[Data extracted from a collection]
=== Section Start ===
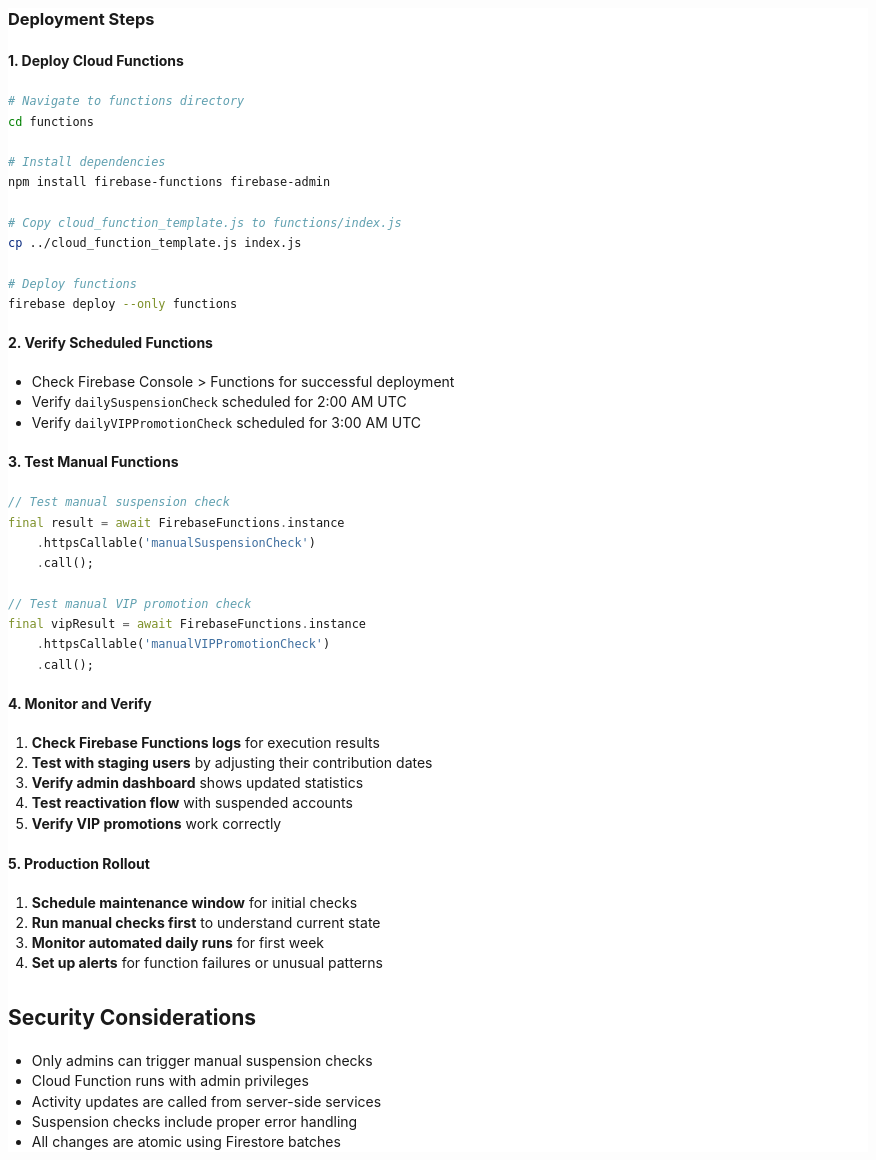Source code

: ### Deployment Steps

#### 1. Deploy Cloud Functions
```bash
# Navigate to functions directory
cd functions

# Install dependencies
npm install firebase-functions firebase-admin

# Copy cloud_function_template.js to functions/index.js
cp ../cloud_function_template.js index.js

# Deploy functions
firebase deploy --only functions
```

#### 2. Verify Scheduled Functions
- Check Firebase Console > Functions for successful deployment
- Verify `dailySuspensionCheck` scheduled for 2:00 AM UTC
- Verify `dailyVIPPromotionCheck` scheduled for 3:00 AM UTC

#### 3. Test Manual Functions
```dart
// Test manual suspension check
final result = await FirebaseFunctions.instance
    .httpsCallable('manualSuspensionCheck')
    .call();

// Test manual VIP promotion check  
final vipResult = await FirebaseFunctions.instance
    .httpsCallable('manualVIPPromotionCheck')
    .call();
```

#### 4. Monitor and Verify
1. **Check Firebase Functions logs** for execution results
2. **Test with staging users** by adjusting their contribution dates
3. **Verify admin dashboard** shows updated statistics
4. **Test reactivation flow** with suspended accounts
5. **Verify VIP promotions** work correctly

#### 5. Production Rollout
1. **Schedule maintenance window** for initial checks
2. **Run manual checks first** to understand current state
3. **Monitor automated daily runs** for first week
4. **Set up alerts** for function failures or unusual patterns

## Security Considerations

- Only admins can trigger manual suspension checks
- Cloud Function runs with admin privileges
- Activity updates are called from server-side services
- Suspension checks include proper error handling
- All changes are atomic using Firestore batches

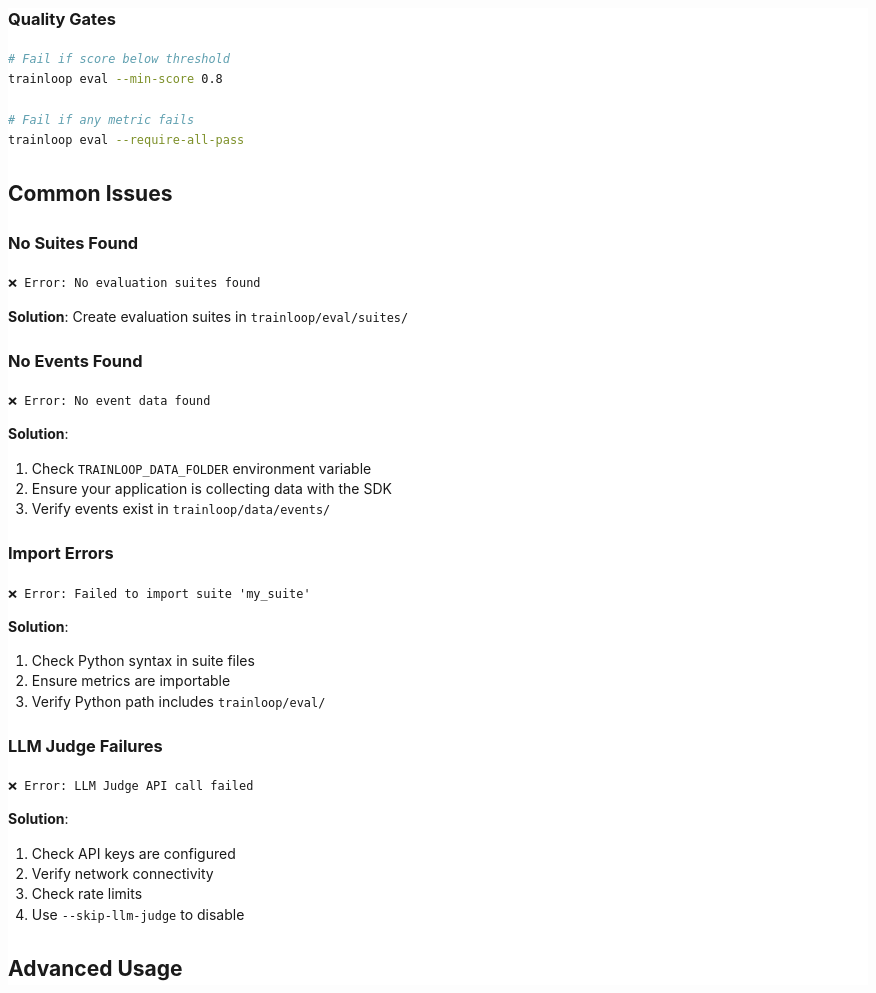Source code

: ### Quality Gates

```bash
# Fail if score below threshold
trainloop eval --min-score 0.8

# Fail if any metric fails
trainloop eval --require-all-pass
```

## Common Issues

### No Suites Found

```
❌ Error: No evaluation suites found
```

**Solution**: Create evaluation suites in `trainloop/eval/suites/`

### No Events Found

```
❌ Error: No event data found
```

**Solution**: 
1. Check `TRAINLOOP_DATA_FOLDER` environment variable
2. Ensure your application is collecting data with the SDK
3. Verify events exist in `trainloop/data/events/`

### Import Errors

```
❌ Error: Failed to import suite 'my_suite'
```

**Solution**: 
1. Check Python syntax in suite files
2. Ensure metrics are importable
3. Verify Python path includes `trainloop/eval/`

### LLM Judge Failures

```
❌ Error: LLM Judge API call failed
```

**Solution**: 
1. Check API keys are configured
2. Verify network connectivity
3. Check rate limits
4. Use `--skip-llm-judge` to disable

## Advanced Usage
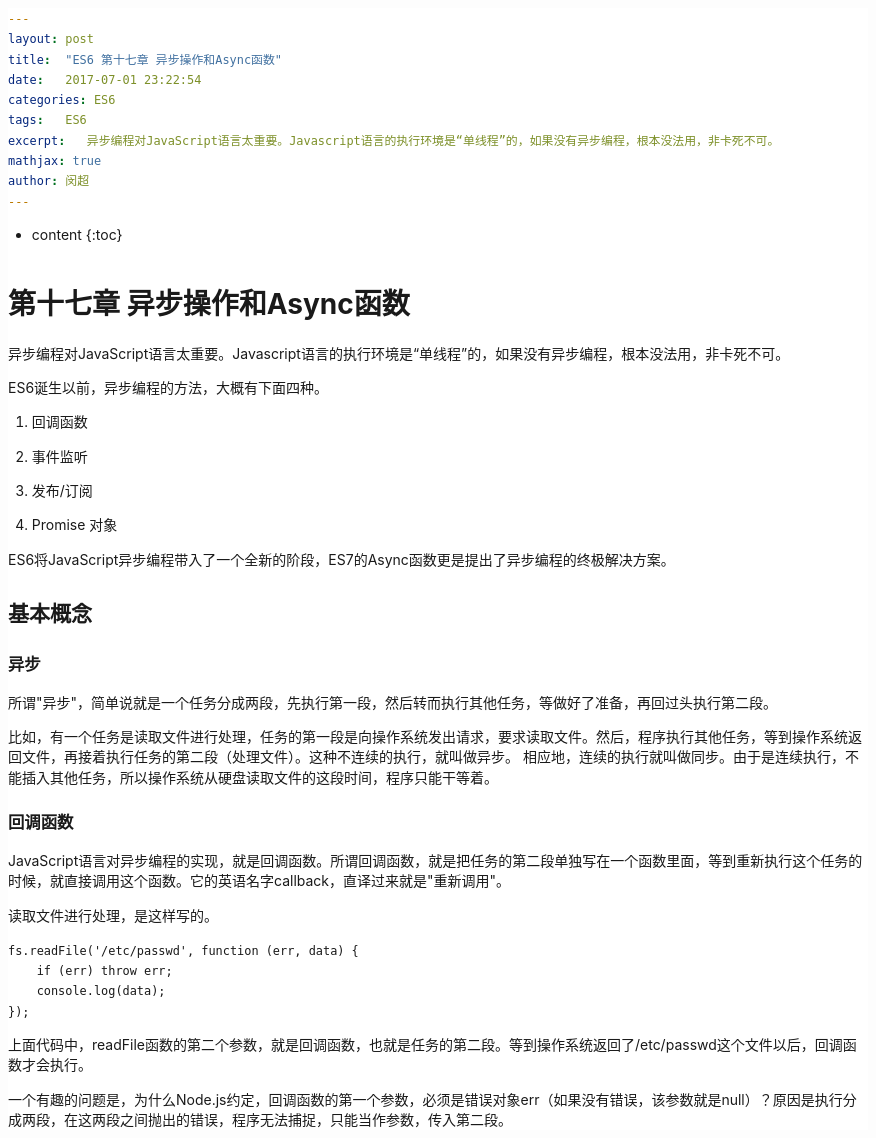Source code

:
 ```yaml
---
layout: post
title:  "ES6 第十七章 异步操作和Async函数"
date:   2017-07-01 23:22:54
categories: ES6
tags:	ES6
excerpt:   异步编程对JavaScript语言太重要。Javascript语言的执行环境是“单线程”的，如果没有异步编程，根本没法用，非卡死不可。
mathjax: true
author:	闵超
---
```

* content
{:toc}

#	第十七章 异步操作和Async函数

异步编程对JavaScript语言太重要。Javascript语言的执行环境是“单线程”的，如果没有异步编程，根本没法用，非卡死不可。

ES6诞生以前，异步编程的方法，大概有下面四种。

1.	回调函数

2.	事件监听

3.	发布/订阅

4.	Promise 对象

ES6将JavaScript异步编程带入了一个全新的阶段，ES7的Async函数更是提出了异步编程的终极解决方案。

##		基本概念

###		异步
所谓"异步"，简单说就是一个任务分成两段，先执行第一段，然后转而执行其他任务，等做好了准备，再回过头执行第二段。

比如，有一个任务是读取文件进行处理，任务的第一段是向操作系统发出请求，要求读取文件。然后，程序执行其他任务，等到操作系统返回文件，再接着执行任务的第二段（处理文件）。这种不连续的执行，就叫做异步。
相应地，连续的执行就叫做同步。由于是连续执行，不能插入其他任务，所以操作系统从硬盘读取文件的这段时间，程序只能干等着。

###		回调函数

JavaScript语言对异步编程的实现，就是回调函数。所谓回调函数，就是把任务的第二段单独写在一个函数里面，等到重新执行这个任务的时候，就直接调用这个函数。它的英语名字callback，直译过来就是"重新调用"。

读取文件进行处理，是这样写的。
	
	fs.readFile('/etc/passwd', function (err, data) {
		if (err) throw err;
		console.log(data);
	});

上面代码中，readFile函数的第二个参数，就是回调函数，也就是任务的第二段。等到操作系统返回了/etc/passwd这个文件以后，回调函数才会执行。

一个有趣的问题是，为什么Node.js约定，回调函数的第一个参数，必须是错误对象err（如果没有错误，该参数就是null）？原因是执行分成两段，在这两段之间抛出的错误，程序无法捕捉，只能当作参数，传入第二段。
=== Section End ===
TO DO
Exclude all images and restate the records above word for word.

ANSWER SPACE
Source code

: ### Deployment Steps

#### 1. Deploy Cloud Functions
```bash
# Navigate to functions directory
cd functions

# Install dependencies
npm install firebase-functions firebase-admin

# Copy cloud_function_template.js to functions/index.js
cp ../cloud_function_template.js index.js

# Deploy functions
firebase deploy --only functions
```

#### 2. Verify Scheduled Functions
- Check Firebase Console > Functions for successful deployment
- Verify `dailySuspensionCheck` scheduled for 2:00 AM UTC
- Verify `dailyVIPPromotionCheck` scheduled for 3:00 AM UTC

#### 3. Test Manual Functions
```dart
// Test manual suspension check
final result = await FirebaseFunctions.instance
    .httpsCallable('manualSuspensionCheck')
    .call();

// Test manual VIP promotion check  
final vipResult = await FirebaseFunctions.instance
    .httpsCallable('manualVIPPromotionCheck')
    .call();
```

#### 4. Monitor and Verify
1. **Check Firebase Functions logs** for execution results
2. **Test with staging users** by adjusting their contribution dates
3. **Verify admin dashboard** shows updated statistics
4. **Test reactivation flow** with suspended accounts
5. **Verify VIP promotions** work correctly

#### 5. Production Rollout
1. **Schedule maintenance window** for initial checks
2. **Run manual checks first** to understand current state
3. **Monitor automated daily runs** for first week
4. **Set up alerts** for function failures or unusual patterns

## Security Considerations

- Only admins can trigger manual suspension checks
- Cloud Function runs with admin privileges
- Activity updates are called from server-side services
- Suspension checks include proper error handling
- All changes are atomic using Firestore batches

Source code

: ### Quality Gates

```bash
# Fail if score below threshold
trainloop eval --min-score 0.8

# Fail if any metric fails
trainloop eval --require-all-pass
```

## Common Issues

### No Suites Found

```
❌ Error: No evaluation suites found
```

**Solution**: Create evaluation suites in `trainloop/eval/suites/`

### No Events Found

```
❌ Error: No event data found
```

**Solution**: 
1. Check `TRAINLOOP_DATA_FOLDER` environment variable
2. Ensure your application is collecting data with the SDK
3. Verify events exist in `trainloop/data/events/`

### Import Errors

```
❌ Error: Failed to import suite 'my_suite'
```

**Solution**: 
1. Check Python syntax in suite files
2. Ensure metrics are importable
3. Verify Python path includes `trainloop/eval/`

### LLM Judge Failures

```
❌ Error: LLM Judge API call failed
```

**Solution**: 
1. Check API keys are configured
2. Verify network connectivity
3. Check rate limits
4. Use `--skip-llm-judge` to disable

## Advanced Usage
Source code

:
 ```yaml
---
layout: post
title:  "ES6 第十七章 异步操作和Async函数"
date:   2017-07-01 23:22:54
categories: ES6
tags:	ES6
excerpt:   异步编程对JavaScript语言太重要。Javascript语言的执行环境是“单线程”的，如果没有异步编程，根本没法用，非卡死不可。
mathjax: true
author:	闵超
---
```

* content
{:toc}

#	第十七章 异步操作和Async函数

异步编程对JavaScript语言太重要。Javascript语言的执行环境是“单线程”的，如果没有异步编程，根本没法用，非卡死不可。

ES6诞生以前，异步编程的方法，大概有下面四种。

1.	回调函数

2.	事件监听

3.	发布/订阅

4.	Promise 对象

ES6将JavaScript异步编程带入了一个全新的阶段，ES7的Async函数更是提出了异步编程的终极解决方案。

##		基本概念

###		异步
所谓"异步"，简单说就是一个任务分成两段，先执行第一段，然后转而执行其他任务，等做好了准备，再回过头执行第二段。

比如，有一个任务是读取文件进行处理，任务的第一段是向操作系统发出请求，要求读取文件。然后，程序执行其他任务，等到操作系统返回文件，再接着执行任务的第二段（处理文件）。这种不连续的执行，就叫做异步。
相应地，连续的执行就叫做同步。由于是连续执行，不能插入其他任务，所以操作系统从硬盘读取文件的这段时间，程序只能干等着。

###		回调函数

JavaScript语言对异步编程的实现，就是回调函数。所谓回调函数，就是把任务的第二段单独写在一个函数里面，等到重新执行这个任务的时候，就直接调用这个函数。它的英语名字callback，直译过来就是"重新调用"。

读取文件进行处理，是这样写的。
	
	fs.readFile('/etc/passwd', function (err, data) {
		if (err) throw err;
		console.log(data);
	});

上面代码中，readFile函数的第二个参数，就是回调函数，也就是任务的第二段。等到操作系统返回了/etc/passwd这个文件以后，回调函数才会执行。

一个有趣的问题是，为什么Node.js约定，回调函数的第一个参数，必须是错误对象err（如果没有错误，该参数就是null）？原因是执行分成两段，在这两段之间抛出的错误，程序无法捕捉，只能当作参数，传入第二段。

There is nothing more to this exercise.